After spending much of our time working outside over the long weekend, it seemed fitting to finish up with a new drink recipe at the end of a long but satisfying haul. Although this is far from any low-calorie concoction, in moderation and after a lot of physical exertion it really hit the spot. Of course, I’d have two if given the chance…but there was just enough for one each. Good or bad planning – hard to say.
Lemon Raspberry Sorbet Cocktail
The initial sorbet recipe is based on a couple of different recipes I found online as well as in the instruction booklet for our ice cream maker.
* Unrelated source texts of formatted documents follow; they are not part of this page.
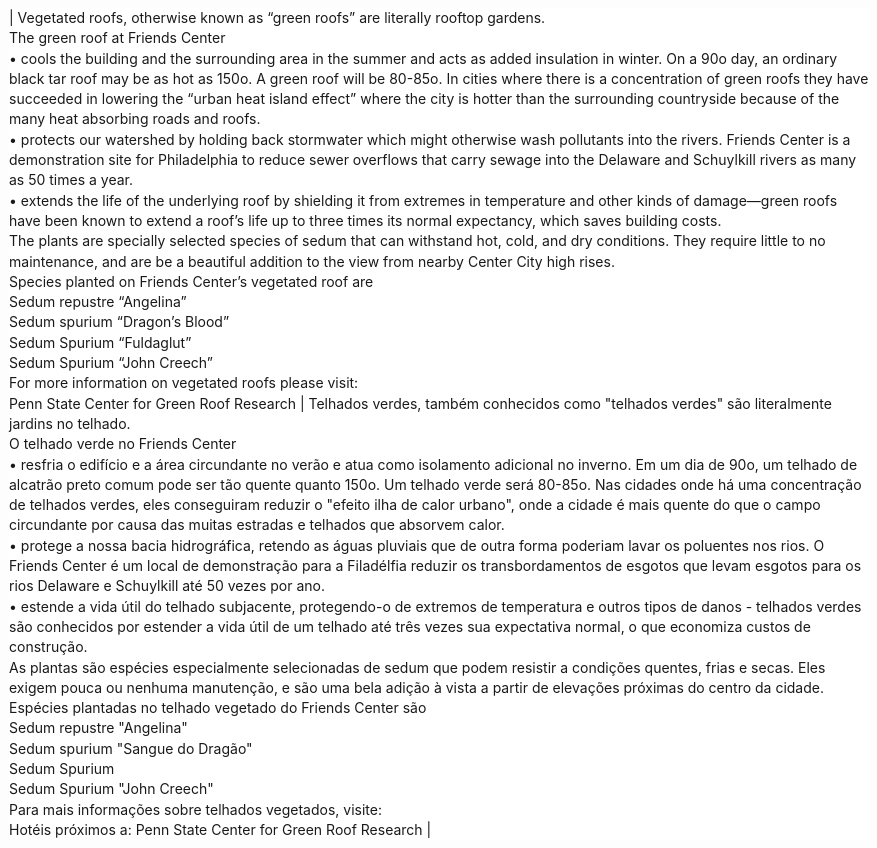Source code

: | Vegetated roofs, otherwise known as “green roofs” are literally rooftop gardens.<br/>The green roof at Friends Center<br/>• cools the building and the surrounding area in the summer and acts as added insulation in winter. On a 90o day, an ordinary black tar roof may be as hot as 150o. A green roof will be 80-85o. In cities where there is a concentration of green roofs they have succeeded in lowering the “urban heat island effect” where the city is hotter than the surrounding countryside because of the many heat absorbing roads and roofs.<br/>• protects our watershed by holding back stormwater which might otherwise wash pollutants into the rivers. Friends Center is a demonstration site for Philadelphia to reduce sewer overflows that carry sewage into the Delaware and Schuylkill rivers as many as 50 times a year.<br/>• extends the life of the underlying roof by shielding it from extremes in temperature and other kinds of damage—green roofs have been known to extend a roof’s life up to three times its normal expectancy, which saves building costs.<br/>The plants are specially selected species of sedum that can withstand hot, cold, and dry conditions. They require little to no maintenance, and are be a beautiful addition to the view from nearby Center City high rises.<br/>Species planted on Friends Center’s vegetated roof are<br/>Sedum repustre “Angelina”<br/>Sedum spurium “Dragon’s Blood”<br/>Sedum Spurium “Fuldaglut”<br/>Sedum Spurium “John Creech”<br/>For more information on vegetated roofs please visit:<br/>Penn State Center for Green Roof Research | Telhados verdes, também conhecidos como "telhados verdes" são literalmente jardins no telhado.<br/>O telhado verde no Friends Center<br/>• resfria o edifício e a área circundante no verão e atua como isolamento adicional no inverno. Em um dia de 90o, um telhado de alcatrão preto comum pode ser tão quente quanto 150o. Um telhado verde será 80-85o. Nas cidades onde há uma concentração de telhados verdes, eles conseguiram reduzir o "efeito ilha de calor urbano", onde a cidade é mais quente do que o campo circundante por causa das muitas estradas e telhados que absorvem calor.<br/>• protege a nossa bacia hidrográfica, retendo as águas pluviais que de outra forma poderiam lavar os poluentes nos rios. O Friends Center é um local de demonstração para a Filadélfia reduzir os transbordamentos de esgotos que levam esgotos para os rios Delaware e Schuylkill até 50 vezes por ano.<br/>• estende a vida útil do telhado subjacente, protegendo-o de extremos de temperatura e outros tipos de danos - telhados verdes são conhecidos por estender a vida útil de um telhado até três vezes sua expectativa normal, o que economiza custos de construção.<br/>As plantas são espécies especialmente selecionadas de sedum que podem resistir a condições quentes, frias e secas. Eles exigem pouca ou nenhuma manutenção, e são uma bela adição à vista a partir de elevações próximas do centro da cidade.<br/>Espécies plantadas no telhado vegetado do Friends Center são<br/>Sedum repustre "Angelina"<br/>Sedum spurium "Sangue do Dragão"<br/>Sedum Spurium<br/>Sedum Spurium "John Creech"<br/>Para mais informações sobre telhados vegetados, visite:<br/>Hotéis próximos a: Penn State Center for Green Roof Research |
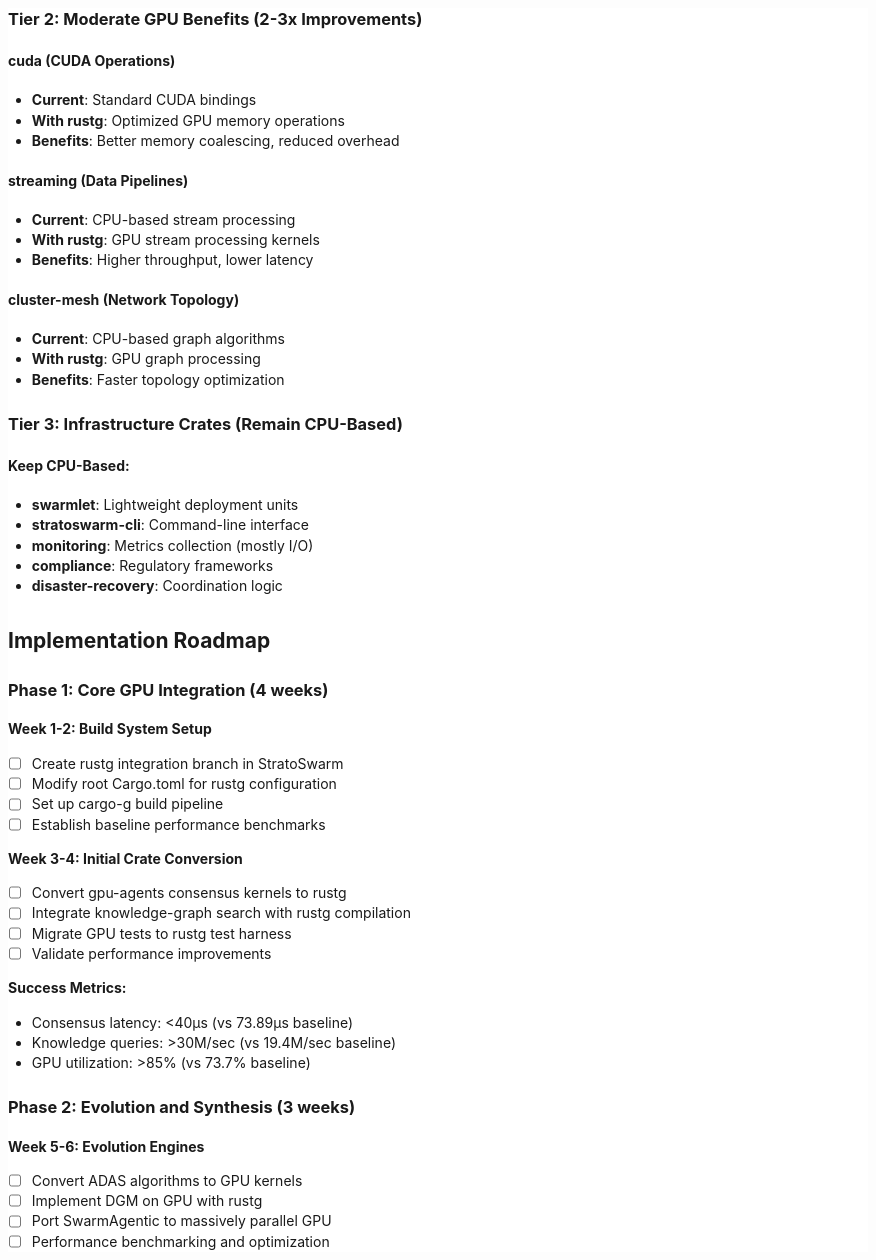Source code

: ### Tier 2: Moderate GPU Benefits (2-3x Improvements)

#### cuda (CUDA Operations)
- **Current**: Standard CUDA bindings
- **With rustg**: Optimized GPU memory operations
- **Benefits**: Better memory coalescing, reduced overhead

#### streaming (Data Pipelines)
- **Current**: CPU-based stream processing  
- **With rustg**: GPU stream processing kernels
- **Benefits**: Higher throughput, lower latency

#### cluster-mesh (Network Topology)
- **Current**: CPU-based graph algorithms
- **With rustg**: GPU graph processing
- **Benefits**: Faster topology optimization

### Tier 3: Infrastructure Crates (Remain CPU-Based)

#### Keep CPU-Based:
- **swarmlet**: Lightweight deployment units
- **stratoswarm-cli**: Command-line interface
- **monitoring**: Metrics collection (mostly I/O)
- **compliance**: Regulatory frameworks
- **disaster-recovery**: Coordination logic

## Implementation Roadmap

### Phase 1: Core GPU Integration (4 weeks)

**Week 1-2: Build System Setup**
- [ ] Create rustg integration branch in StratoSwarm
- [ ] Modify root Cargo.toml for rustg configuration  
- [ ] Set up cargo-g build pipeline
- [ ] Establish baseline performance benchmarks

**Week 3-4: Initial Crate Conversion**
- [ ] Convert gpu-agents consensus kernels to rustg
- [ ] Integrate knowledge-graph search with rustg compilation
- [ ] Migrate GPU tests to rustg test harness
- [ ] Validate performance improvements

**Success Metrics:**
- Consensus latency: <40μs (vs 73.89μs baseline)
- Knowledge queries: >30M/sec (vs 19.4M/sec baseline)
- GPU utilization: >85% (vs 73.7% baseline)

### Phase 2: Evolution and Synthesis (3 weeks)

**Week 5-6: Evolution Engines**
- [ ] Convert ADAS algorithms to GPU kernels
- [ ] Implement DGM on GPU with rustg
- [ ] Port SwarmAgentic to massively parallel GPU
- [ ] Performance benchmarking and optimization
Sorbet is a pretty simple thing to make: Create some simple syrup, add fruit and some sparkling water, and throw that into an ice cream machine for 30 minutes. But with a few twists, this is definitely our new dessert drink for summer entertaining.
Serves 4-6 cocktails (depending on who is doing the pouring)
grated lemon peel from one lemon
1 cup frozen raspberries
1/2 cup fresh lemon juice (about 2 large lemons-worth)
1 cup water
1/2 cup sugar
1 cup carbonated naturally sweetened orange cream soda (cane sugar preferably)
Fresh mint, for garnish
4+ shots lemon vodka
1/2 to 1 shot Tuaca (Vanilla citrus liqueur), to taste
In a saucepan, combine the water, grated lemon peel, and sugar. Bring to a boil, and then reduce to medium to simmer for 3-5 minutes. Remove from heat, and let cool.
In the ice cream maker’s frozen bowl, pour together the lemon peel simple syrup, raspberries and soda. Follow the ice cream maker’s instructions on how to create the sorbet. In our case, it turned for about 30 minutes.
At this point, you can either serve it virgin by scooping some of the sorbet into a bowl or cup and adding a little mineral water, stirring until it has a smooth consistency, Or, you can add the alcohol – the following step.
Fill a shaker about 3/4 full with sorbet, scooping lightly (no need to pack the sorbet, as you’ll be creating “slush” with it). Add 4 shots of the lemon vodka, and about 1/2 shot or so of Tuaca, to taste. Shake vigorously, remove the lid, and pour the slushy mixture into a glass. Add a sprig of mint for both garnish and aroma. Repeat as needed.
Notes: This version is pretty sweet and tart, and I suspect that substantially reducing the sugar would be a no-brainer (and successful). To start, you could very easily cut the orange cream soda with mineral water. The key is the carbonation, which adds a light sparkle to the mix.
The Tuaca is also probably not strictly necessary, but seems to add a finishing quality that really smooths everything out.